## Input records
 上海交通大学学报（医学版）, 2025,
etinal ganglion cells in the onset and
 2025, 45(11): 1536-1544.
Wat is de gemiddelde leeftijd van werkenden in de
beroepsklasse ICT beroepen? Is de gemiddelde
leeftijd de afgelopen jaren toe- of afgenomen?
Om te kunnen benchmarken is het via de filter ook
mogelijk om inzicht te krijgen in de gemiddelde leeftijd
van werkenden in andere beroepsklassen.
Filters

--

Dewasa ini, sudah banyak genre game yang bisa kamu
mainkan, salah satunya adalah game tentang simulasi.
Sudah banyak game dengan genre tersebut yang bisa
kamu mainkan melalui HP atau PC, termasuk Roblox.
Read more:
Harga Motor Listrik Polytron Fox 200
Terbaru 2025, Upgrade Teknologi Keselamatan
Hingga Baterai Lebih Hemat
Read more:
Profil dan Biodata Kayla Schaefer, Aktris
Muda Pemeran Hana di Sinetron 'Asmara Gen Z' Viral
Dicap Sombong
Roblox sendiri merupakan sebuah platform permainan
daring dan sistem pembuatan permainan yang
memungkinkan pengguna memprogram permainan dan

## Task details
Take every line from the data that contains the word "permainan".

## The answer
Roblox sendiri merupakan sebuah platform permainan
daring dan sistem pembuatan permainan yang
memungkinkan pengguna memprogram permainan dan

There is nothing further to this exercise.